Peut-on vraiment mourir de la fibromyalgie ?

Une étude publiée l’an dernier dans la revue « Arthritis and Rheumatism » a mis en évidence des tendances inquiétantes au sein d’une cohorte de patients atteints de fibromyalgie, susceptibles de modifier la prise en charge de cette maladie par la communauté médicale. La fibromyalgie n’est pas une maladie, mais un syndrome de douleur chronique, et elle est largement reconnue par le corps médical. Elle n’est certes pas mortelle.
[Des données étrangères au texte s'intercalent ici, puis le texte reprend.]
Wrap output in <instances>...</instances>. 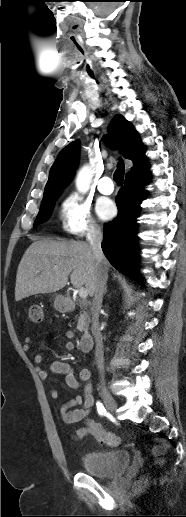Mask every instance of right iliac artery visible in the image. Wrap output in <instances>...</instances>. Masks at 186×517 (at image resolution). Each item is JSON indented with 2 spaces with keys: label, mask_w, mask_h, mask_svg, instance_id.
<instances>
[{
  "label": "right iliac artery",
  "mask_w": 186,
  "mask_h": 517,
  "mask_svg": "<svg viewBox=\"0 0 186 517\" xmlns=\"http://www.w3.org/2000/svg\"><path fill=\"white\" fill-rule=\"evenodd\" d=\"M96 405H97L98 414L101 415V416H104L106 414V409L104 408L102 403L101 402H97Z\"/></svg>",
  "instance_id": "right-iliac-artery-1"
}]
</instances>
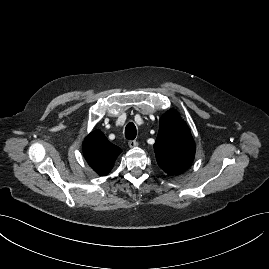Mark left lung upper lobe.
I'll list each match as a JSON object with an SVG mask.
<instances>
[{"label":"left lung upper lobe","instance_id":"left-lung-upper-lobe-1","mask_svg":"<svg viewBox=\"0 0 269 269\" xmlns=\"http://www.w3.org/2000/svg\"><path fill=\"white\" fill-rule=\"evenodd\" d=\"M154 150L158 165L169 175H179L192 164L195 143L176 110L171 109L161 117Z\"/></svg>","mask_w":269,"mask_h":269}]
</instances>
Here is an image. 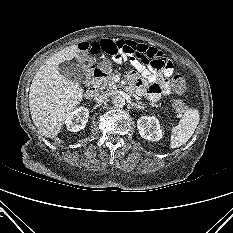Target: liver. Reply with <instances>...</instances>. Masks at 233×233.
Here are the masks:
<instances>
[{
	"instance_id": "1",
	"label": "liver",
	"mask_w": 233,
	"mask_h": 233,
	"mask_svg": "<svg viewBox=\"0 0 233 233\" xmlns=\"http://www.w3.org/2000/svg\"><path fill=\"white\" fill-rule=\"evenodd\" d=\"M78 52V47L71 45L54 54L38 69L32 80L30 112L34 125L45 137H55L83 99L82 87L58 71L59 64L72 60Z\"/></svg>"
}]
</instances>
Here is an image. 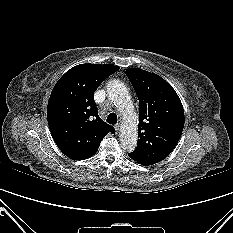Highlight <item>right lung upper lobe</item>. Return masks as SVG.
I'll return each mask as SVG.
<instances>
[{
    "instance_id": "1",
    "label": "right lung upper lobe",
    "mask_w": 233,
    "mask_h": 233,
    "mask_svg": "<svg viewBox=\"0 0 233 233\" xmlns=\"http://www.w3.org/2000/svg\"><path fill=\"white\" fill-rule=\"evenodd\" d=\"M119 69L105 64H80L68 70L54 86L47 119L59 149L73 160L96 154L101 140L115 129L98 116L94 92Z\"/></svg>"
}]
</instances>
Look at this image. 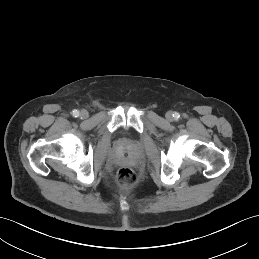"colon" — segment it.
I'll use <instances>...</instances> for the list:
<instances>
[{"label": "colon", "instance_id": "obj_1", "mask_svg": "<svg viewBox=\"0 0 259 259\" xmlns=\"http://www.w3.org/2000/svg\"><path fill=\"white\" fill-rule=\"evenodd\" d=\"M118 182L124 187H129L135 182V174L129 168H122L118 172Z\"/></svg>", "mask_w": 259, "mask_h": 259}]
</instances>
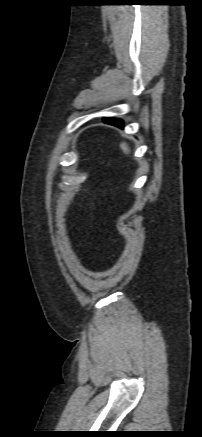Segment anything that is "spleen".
I'll list each match as a JSON object with an SVG mask.
<instances>
[{"label": "spleen", "instance_id": "1", "mask_svg": "<svg viewBox=\"0 0 202 437\" xmlns=\"http://www.w3.org/2000/svg\"><path fill=\"white\" fill-rule=\"evenodd\" d=\"M120 147H121V149L123 150V152L125 153V154H128L129 153V148H128V146H127V144L126 143H121L120 144Z\"/></svg>", "mask_w": 202, "mask_h": 437}]
</instances>
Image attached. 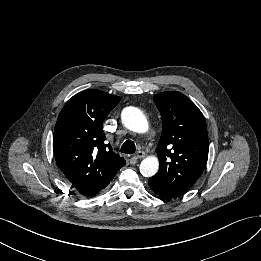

Cependant, la littérature scientifique fait état, de manière sporadique, d’une augmentation de la mortalité due aux maladies cardiovasculaires et aux suicides.

Les principaux résultats de l’étude sur l’arthrite et les rhumatismes révèlent que 1 296 patientes danoises présentaient un risque accru de décès par suicide, maladie hépatique et maladie cérébrovasculaire. Des études antérieures ont mis en évidence une augmentation des taux de dépression, d’anxiété, de douleur, de fatigue et d’autres troubles psychiatriques chez les personnes atteintes de fibromyalgie. Le taux de suicide chez ces personnes est dix fois supérieur à celui de la population générale. Or, fait troublant : aucune de ces patientes n’avait d’antécédents de dépression ou d’autres troubles psychiatriques au moment du diagnostic.

Au Danemark, l’absence relative de stigmatisation liée au suicide, combinée à l’obligation d’autopsie en cas de suicide avéré, semble garantir des estimations assez précises du taux de suicide. Cependant, quel que soit le pays, et pas seulement au Danemark, on observe une tendance à la sous-déclaration des suicides.

Le diagnostic de douleur chronique est associé à un taux de mortalité accru dû à diverses causes externes. Il est fréquent qu’un décès apparemment accidentel soit en réalité un suicide (par exemple, une chute ou un accident de la route). On a constaté une corrélation entre un risque suicidaire plus élevé et un taux de mortalité accidentelle plus élevé chez les patients atteints de fibromyalgie.

La consommation d’alcool représente un facteur de risque important pour les patients atteints de fibromyalgie, car elle accroît considérablement le risque de maladies hépatiques pouvant entraîner la mort. Selon l’OMS (Organisation mondiale de la santé), le Danemark affiche le taux de consommation d’alcool le plus élevé au monde. Par ailleurs, des douleurs similaires à celles de la fibromyalgie sont fréquemment rapportées par les patients atteints d’hépatite C.

De nombreux patients atteints de fibromyalgie sont en surpoids, voire obèses, ce qui constitue un facteur de risque d’accident vasculaire cérébral. En moyenne, 19 % des patients fibromyalgiques sont obèses et 54 % sont fumeurs, dont la moitié sont de gros fumeurs. Les sujets sains présentent une meilleure réponse cardiovasculaire au stress physique et émotionnel. Il est indéniable que la sédentarité due à la douleur peut contribuer à l’athérosclérose.

Lorsqu’un patient atteint de fibromyalgie se présente pour une évaluation, les médecins doivent rechercher les facteurs de risque de suicide, de maladie hépatique et de maladie cérébrovasculaire. Cela représente un peu plus de travail, mais il est probable que le patient et son employeur devront prendre en charge bien plus que la simple douleur chronique.